US-POLITICS-VETERANS-TRUMP-WWI

Trump called US Marines killed in WWI battle ‘losers’: report

WASHINGTON, Sept 4, 2020 (BSS/AFP) – US President Donald Trump referred to
US Marines buried in a WWI cemetery in France as “losers” and “suckers” for
getting killed in action, according to a report Thursday in the Atlantic
magazine.

The report, penned by the magazine’s editor-in-chief Jeffrey Goldberg, said
Trump had refused to visit the Aisne-Marne American Cemetery near Paris in
2018 because “he feared his hair would become disheveled in the rain,”
although the official explanation offered by aides was that the helicopter
due to take him there could not fly due to weather.

“In a conversation with senior staff members on the morning of the
scheduled visit, Trump said, ‘Why should I go to that cemetery? It’s filled
with losers,'” the article said.

“In a separate conversation on the same trip, Trump referred to the more
than 1,800 marines who lost their lives at Belleau Wood as ‘suckers’ for
getting killed,” the Atlantic added, citing four unnamed people it said had
firsthand knowledge of the discussions.

Trump and his team slammed the report.

The president refuted the article “in very emphatic terms,” chief of staff
Mark Meadows told reporters. “He was more offended by them.”

White House communications director Alyssa Farah said on Twitter that the
allegations were “offensive & patently false,” while Trump campaign press
secretary Hogan Gidley called them “disgusting, grotesque, reprehensible
lies.”

“I was there in Paris and the President never said those things… These
weak, pathetic, cowardly background ‘sources’ do not have the courage or
decency to put their names to these false accusations because they know how
completely ludicrous they are,” Gidley said in a statement.
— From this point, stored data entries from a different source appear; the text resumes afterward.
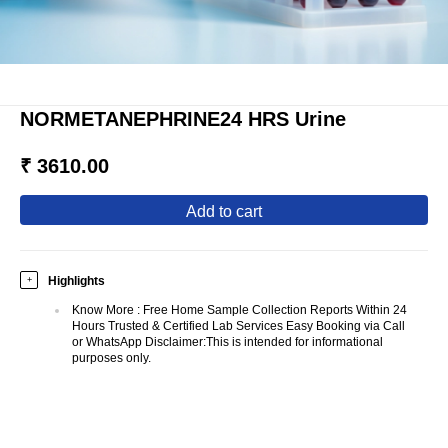
NORMETANEPHRINE24 HRS Urine
₹ 3610.00
add to cart
Highlights
+
Know More
:
Free Home Sample Collection Reports Within 24
Hours Trusted & Certified Lab Services Easy Booking via Call
or WhatsApp Disclaimer:This is intended for informational
purposes only.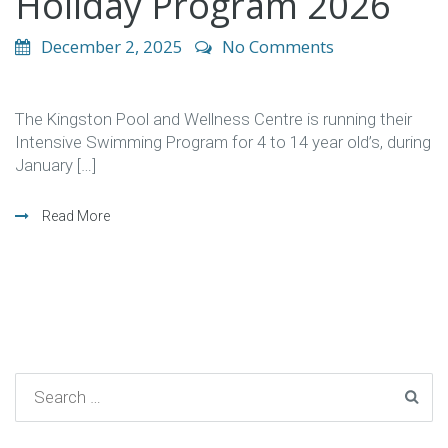
Holiday Program 2026
December 2, 2025
No Comments
The Kingston Pool and Wellness Centre is running their
Intensive Swimming Program for 4 to 14 year old’s, during
January […]
Read More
However, some critics pointed to Trump’s denigrating comments about late
senator John McCain, who was captured in Vietnam and was widely regarded as a
war hero.

Trump said in the run-up to the 2016 election: “He’s not a war hero. He was
a war hero because he was captured. I like people who weren’t captured.”

Around 1,800 US Marines died in the battle at Belleau Wood, holding off a
German advance toward Paris in 1918.

According to the Atlantic, Trump asked aides on his trip to France, “Who
were the good guys in this war?” and could not understand why the United
States had come to the aid of the Allies.

Joe Biden, Trump’s rival in the November 3 election, said in a statement
that if the article’s allegations are true, “then they are yet another marker
of how deeply President Trump and I disagree about the role of the President
of the United States.

“If I have the honor of serving as the next commander in chief, I will
ensure that our American heroes know that I will have their back and honor
their sacrifice — always,” Biden said.